[TASK OBJECTIVE]
Drop every image, then reproduce the data exactly as given.

(INFORMATION SUPPLIED Opens)

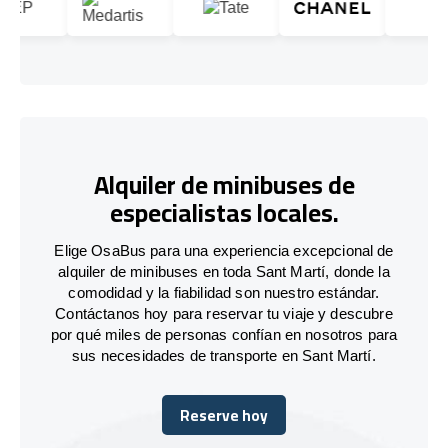
Alquiler de minibuses de
especialistas locales.
Elige OsaBus para una experiencia excepcional de
alquiler de minibuses en toda Sant Martí, donde la
comodidad y la fiabilidad son nuestro estándar.
Contáctanos hoy para reservar tu viaje y descubre
por qué miles de personas confían en nosotros para
sus necesidades de transporte en Sant Martí.
Reserve hoy
Reserve hoy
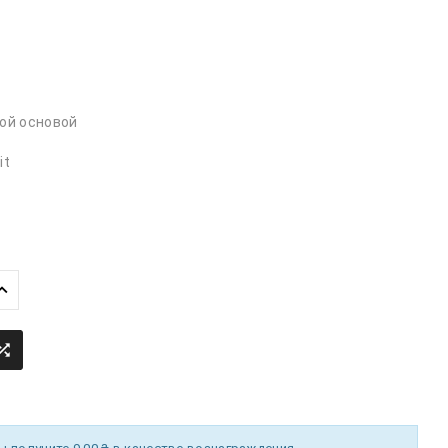
вой основой
it

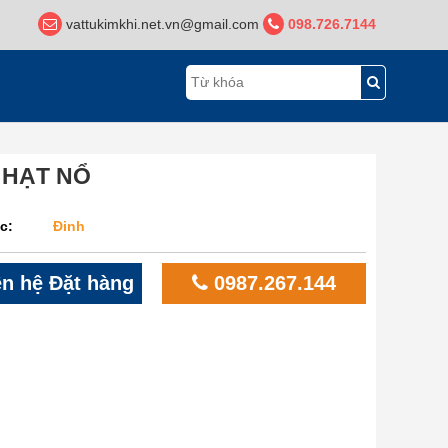
vattukimkhi.net.vn@gmail.com
098.726.7144
 HẠT NỔ
c:
Đinh
n hệ Đặt hàng
0987.267.144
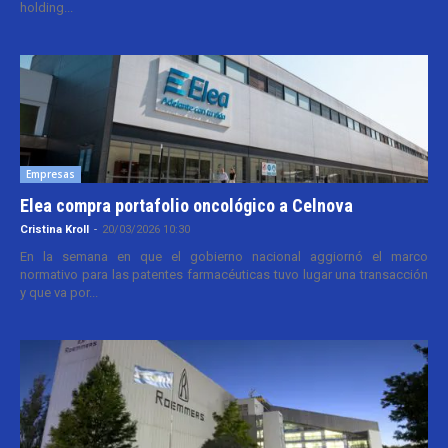
holding...
Empresas
Elea compra portafolio oncológico a Celnova
Cristina Kroll
-
20/03/2026 10:30
En la semana en que el gobierno nacional aggiornó el marco
normativo para las patentes farmacéuticas tuvo lugar una transacción
y que va por...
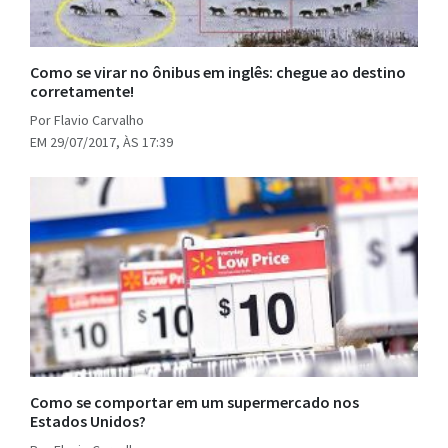
Como se virar no ônibus em inglês: chegue ao destino
corretamente!
Por Flavio Carvalho
EM 29/07/2017, ÀS 17:39
Como se comportar em um supermercado nos
Estados Unidos?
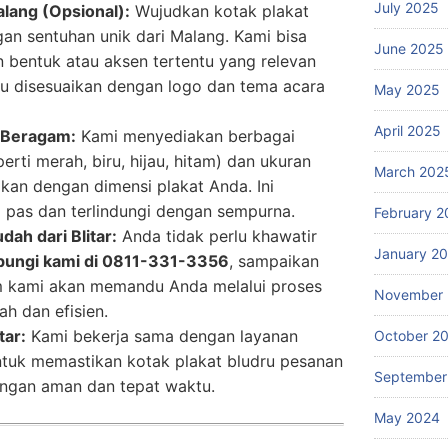
July 2025
lang (Opsional):
Wujudkan kotak plakat
an sentuhan unik dari Malang. Kami bisa
June 2025
 bentuk atau aksen tertentu yang relevan
au disesuaikan dengan logo dan tema acara
May 2025
April 2025
 Beragam:
Kami menyediakan berbagai
erti merah, biru, hijau, hitam) dan ukuran
March 202
ikan dengan dimensi plakat Anda. Ini
 pas dan terlindungi dengan sempurna.
February 2
h dari Blitar:
Anda tidak perlu khawatir
January 2
bungi kami di 0811-331-3356
, sampaikan
m kami akan memandu Anda melalui proses
November
 dan efisien.
tar:
Kami bekerja sama dengan layanan
October 2
ntuk memastikan kotak plakat bludru pesanan
September
engan aman dan tepat waktu.
May 2024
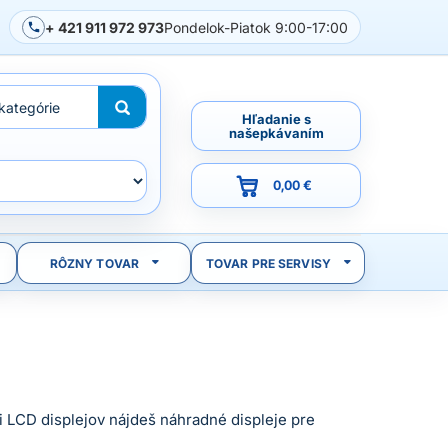
+ 421 911 972 973
Pondelok-Piatok 9:00-17:00
Hľadanie s
našepkávaním
0,00 €
RÔZNY TOVAR
TOVAR PRE SERVISY
i LCD displejov nájdeš náhradné displeje pre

(INFORMATION SUPPLIED Closes)

[REPLY]
Alquiler de minibuses de
especialistas locales.
Elige OsaBus para una experiencia excepcional de
alquiler de minibuses en toda Sant Martí, donde la
comodidad y la fiabilidad son nuestro estándar.
Contáctanos hoy para reservar tu viaje y descubre
por qué miles de personas confían en nosotros para
sus necesidades de transporte en Sant Martí.
Reserve hoy
Reserve hoy
вой основой
it

vattukimkhi.net.vn@gmail.com
098.726.7144
 HẠT NỔ
c:
Đinh
n hệ Đặt hàng
0987.267.144
holding...
Empresas
Elea compra portafolio oncológico a Celnova
Cristina Kroll
-
20/03/2026 10:30
En la semana en que el gobierno nacional aggiornó el marco
normativo para las patentes farmacéuticas tuvo lugar una transacción
y que va por...
Como se virar no ônibus em inglês: chegue ao destino
corretamente!
Por Flavio Carvalho
EM 29/07/2017, ÀS 17:39
Como se comportar em um supermercado nos
Estados Unidos?
July 2025
lang (Opsional):
Wujudkan kotak plakat
an sentuhan unik dari Malang. Kami bisa
June 2025
 bentuk atau aksen tertentu yang relevan
au disesuaikan dengan logo dan tema acara
May 2025
April 2025
 Beragam:
Kami menyediakan berbagai
erti merah, biru, hijau, hitam) dan ukuran
March 202
ikan dengan dimensi plakat Anda. Ini
 pas dan terlindungi dengan sempurna.
February 2
h dari Blitar:
Anda tidak perlu khawatir
January 2
bungi kami di 0811-331-3356
, sampaikan
m kami akan memandu Anda melalui proses
November
 dan efisien.
tar:
Kami bekerja sama dengan layanan
October 2
ntuk memastikan kotak plakat bludru pesanan
September
engan aman dan tepat waktu.
May 2024
+ 421 911 972 973
Pondelok-Piatok 9:00-17:00
Hľadanie s
našepkávaním
0,00 €
RÔZNY TOVAR
TOVAR PRE SERVISY
i LCD displejov nájdeš náhradné displeje pre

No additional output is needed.